The air was suffocating. It was so thick that breathing was more like drinking. The asphyxiation was an illusion, however, and after a few minutes he found he only needed to take a breath every twenty or thirty seconds. That wasn’t the difference, either. He felt heavy, weighed down. The hair on his head lay flat, and he could almost feel his joints compressing with every step. ‘Different gravity,’ he told himself.
At some point, he found he could see the wall beside him, and soon after that he could see all of the other walls. He was in a cave of some sort. It was quite narrow, maybe five steps from one end to the other, and it slowly curved to the left, uphill all the way. He guessed he’d been walking slowly for five minutes or so when he saw the light at last, rounding the last turn, and here the path levelled and straightened.
When he reached the cave opening, he leaned up against the rock wall on the right and just stared. He really was here. A totally different world. Not earth, but somehow so like earth it was unnerving. The cave seemed to open about halfway up a mountain, and from a ledge jutting out from the opening he could see the vast landscape that stretched out in all directions, the horizon limited only because a heavy mist hung over everything.

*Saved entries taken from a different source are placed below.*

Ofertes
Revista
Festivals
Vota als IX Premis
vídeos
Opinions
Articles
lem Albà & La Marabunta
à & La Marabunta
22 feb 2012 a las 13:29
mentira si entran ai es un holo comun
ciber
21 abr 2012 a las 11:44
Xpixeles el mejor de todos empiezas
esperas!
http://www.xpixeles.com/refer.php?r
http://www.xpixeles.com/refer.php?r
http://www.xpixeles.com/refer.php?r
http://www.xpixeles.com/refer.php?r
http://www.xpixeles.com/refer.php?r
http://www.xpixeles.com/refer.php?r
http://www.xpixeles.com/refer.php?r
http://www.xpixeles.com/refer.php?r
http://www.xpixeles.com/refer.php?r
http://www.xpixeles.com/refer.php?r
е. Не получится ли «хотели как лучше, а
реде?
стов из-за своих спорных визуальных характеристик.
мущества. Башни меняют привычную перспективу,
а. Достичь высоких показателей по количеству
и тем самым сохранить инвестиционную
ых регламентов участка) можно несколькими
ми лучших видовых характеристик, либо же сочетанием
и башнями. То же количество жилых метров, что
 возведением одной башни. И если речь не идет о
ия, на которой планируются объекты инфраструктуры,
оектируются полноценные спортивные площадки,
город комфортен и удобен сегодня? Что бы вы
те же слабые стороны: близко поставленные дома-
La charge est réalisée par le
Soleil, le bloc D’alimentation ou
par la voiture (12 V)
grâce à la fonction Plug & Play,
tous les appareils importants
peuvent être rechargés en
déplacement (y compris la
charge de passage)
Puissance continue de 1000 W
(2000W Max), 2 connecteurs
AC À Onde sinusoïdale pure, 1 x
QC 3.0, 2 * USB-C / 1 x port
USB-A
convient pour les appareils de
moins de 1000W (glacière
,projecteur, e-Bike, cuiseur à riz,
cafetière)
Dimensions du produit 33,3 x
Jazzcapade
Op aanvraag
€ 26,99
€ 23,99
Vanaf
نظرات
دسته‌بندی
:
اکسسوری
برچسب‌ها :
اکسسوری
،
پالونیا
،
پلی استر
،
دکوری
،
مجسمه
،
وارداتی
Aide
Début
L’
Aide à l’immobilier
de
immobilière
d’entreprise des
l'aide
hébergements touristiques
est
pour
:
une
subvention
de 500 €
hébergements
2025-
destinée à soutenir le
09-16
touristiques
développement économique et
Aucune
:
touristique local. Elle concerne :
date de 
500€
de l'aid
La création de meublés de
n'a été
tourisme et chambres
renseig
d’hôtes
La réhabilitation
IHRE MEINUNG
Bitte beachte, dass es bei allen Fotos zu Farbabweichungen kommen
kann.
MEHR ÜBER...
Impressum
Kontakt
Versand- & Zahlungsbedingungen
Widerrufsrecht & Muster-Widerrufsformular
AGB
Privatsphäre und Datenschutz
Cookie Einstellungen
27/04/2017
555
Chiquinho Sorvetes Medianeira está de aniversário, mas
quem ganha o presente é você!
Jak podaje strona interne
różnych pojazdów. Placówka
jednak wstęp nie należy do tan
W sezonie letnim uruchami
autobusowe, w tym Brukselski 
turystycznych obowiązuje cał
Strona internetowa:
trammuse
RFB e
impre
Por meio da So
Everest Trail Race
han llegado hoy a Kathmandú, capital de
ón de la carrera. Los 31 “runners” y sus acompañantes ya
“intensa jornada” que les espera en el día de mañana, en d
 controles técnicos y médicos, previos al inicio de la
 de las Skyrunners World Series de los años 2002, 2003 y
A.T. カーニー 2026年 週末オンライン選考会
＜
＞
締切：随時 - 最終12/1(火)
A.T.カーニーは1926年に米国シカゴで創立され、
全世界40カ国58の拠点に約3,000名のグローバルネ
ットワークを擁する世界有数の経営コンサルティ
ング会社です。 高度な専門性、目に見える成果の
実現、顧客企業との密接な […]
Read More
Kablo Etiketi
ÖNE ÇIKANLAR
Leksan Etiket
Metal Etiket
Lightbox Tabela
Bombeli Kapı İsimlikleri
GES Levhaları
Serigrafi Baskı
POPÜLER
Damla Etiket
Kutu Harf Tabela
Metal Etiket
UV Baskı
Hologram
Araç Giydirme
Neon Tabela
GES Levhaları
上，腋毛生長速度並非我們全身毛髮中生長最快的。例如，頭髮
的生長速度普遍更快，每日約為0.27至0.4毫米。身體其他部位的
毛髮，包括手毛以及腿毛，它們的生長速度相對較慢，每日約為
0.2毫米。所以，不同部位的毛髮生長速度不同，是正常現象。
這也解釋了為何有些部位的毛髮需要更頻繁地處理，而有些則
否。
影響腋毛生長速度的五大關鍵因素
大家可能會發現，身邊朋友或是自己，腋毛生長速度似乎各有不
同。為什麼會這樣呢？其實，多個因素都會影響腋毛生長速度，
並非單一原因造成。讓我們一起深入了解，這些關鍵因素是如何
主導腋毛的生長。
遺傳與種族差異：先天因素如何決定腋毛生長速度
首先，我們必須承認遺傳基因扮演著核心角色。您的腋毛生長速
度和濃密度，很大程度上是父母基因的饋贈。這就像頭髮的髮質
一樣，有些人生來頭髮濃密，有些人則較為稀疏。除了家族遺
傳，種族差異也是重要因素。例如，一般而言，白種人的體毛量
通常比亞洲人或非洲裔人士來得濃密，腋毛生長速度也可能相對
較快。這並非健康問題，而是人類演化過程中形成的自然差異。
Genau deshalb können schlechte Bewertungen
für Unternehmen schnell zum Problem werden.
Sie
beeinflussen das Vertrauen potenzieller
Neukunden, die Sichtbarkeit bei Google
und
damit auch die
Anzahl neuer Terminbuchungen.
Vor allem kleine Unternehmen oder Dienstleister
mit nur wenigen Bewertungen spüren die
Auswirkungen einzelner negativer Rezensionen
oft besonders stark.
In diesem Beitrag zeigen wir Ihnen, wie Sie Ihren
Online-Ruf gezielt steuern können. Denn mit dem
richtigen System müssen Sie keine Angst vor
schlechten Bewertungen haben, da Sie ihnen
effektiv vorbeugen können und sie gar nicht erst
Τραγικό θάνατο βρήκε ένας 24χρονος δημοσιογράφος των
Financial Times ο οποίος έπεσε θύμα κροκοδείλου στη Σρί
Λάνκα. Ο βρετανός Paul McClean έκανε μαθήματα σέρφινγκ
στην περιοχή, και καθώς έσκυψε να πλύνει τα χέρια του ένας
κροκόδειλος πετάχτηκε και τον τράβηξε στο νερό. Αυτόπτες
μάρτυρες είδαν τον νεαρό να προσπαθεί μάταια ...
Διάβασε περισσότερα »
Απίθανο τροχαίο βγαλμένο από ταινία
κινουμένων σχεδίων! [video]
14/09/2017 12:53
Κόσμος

The mountain dropped below him in a series of steep but climbable steppes, ending in a boulder strewn field of long, red tinged grass. That ran on until it was taken over by an enormous forest full of white barked, black leaved trees which extended on into the mist. He couldn’t make out the source of the sound of running water to his right but in the planes on that side of the forest a river met a sparkling green lake the far side of which he could not see, even from here. Even the sky was odd, pale green instead of blue and packed with more stars than he’d ever seen before, although it appeared to be daylight. He couldn’t see a sun anywhere, but plenty of moons.
‘Bloody hell.’ He let out the breath he’d been holding and shook his head in wonder. He felt weak. It had to be a dream. Or a hallucination. He’d been so tired, after all. He was probably asleep in bed, or at the foot of the tree he’d carved. This could not be real.
But the cut in his hand still stung, and the feel of dusty stone under his palm was too real to ignore.
‘Hey,’ he said, a smile spreading across his face. ‘I guess Santa’s real after all.’
He was still sitting on the ledge almost half an hour later, daydreaming and marvelling at the scenery before him, when a passage from the Book of Worlds came to him and he jumped to his feet, terrified. ‘SHIT!’ He turned and sprinted back into the cave as fast as he could, forcing himself to slow down a little as the darkness enveloped him once more. He found the wall and kept his hand to it to steady himself as he hurried over the rocky ground, and when he reached the door he fumbled for the key with one hand while the other sought the lock, muttering under his breath. ‘No, no, no, Oh, God, please make it okay.’
Finally, he jammed the key into the small hole and pushed as hard as he could, falling onto the muddy forest floor on the other side and rolling partway down the hill before he managed to recover his feet. He stared around him, breathing hard and trying to take everything in at once. The sun wasn’t quite up, it looked like it was still morning, but what day was it? Checking his phone would be useless – it had gone with him into the world, after all.
He closed his eyes and calmed himself. He would close the door, go home, and look at the clock on his laptop. It would say 5.30am, 7th of July, 2010, and all would be well. And next time he would remember a simple fact that could end life as he knew it.
The key had fallen out of his pocket and he picked it up and stuffed it back, before pushing the door closed with a soft thud. He stood back and looked at it. It was possible to see the outline in the mottled bark, and the hole, but only if you were looking for it. He turned and headed home as fast as he could, covered in mud and pine needles, terrified, exhausted, and excited all at the same time.
He couldn’t wait to tell the others.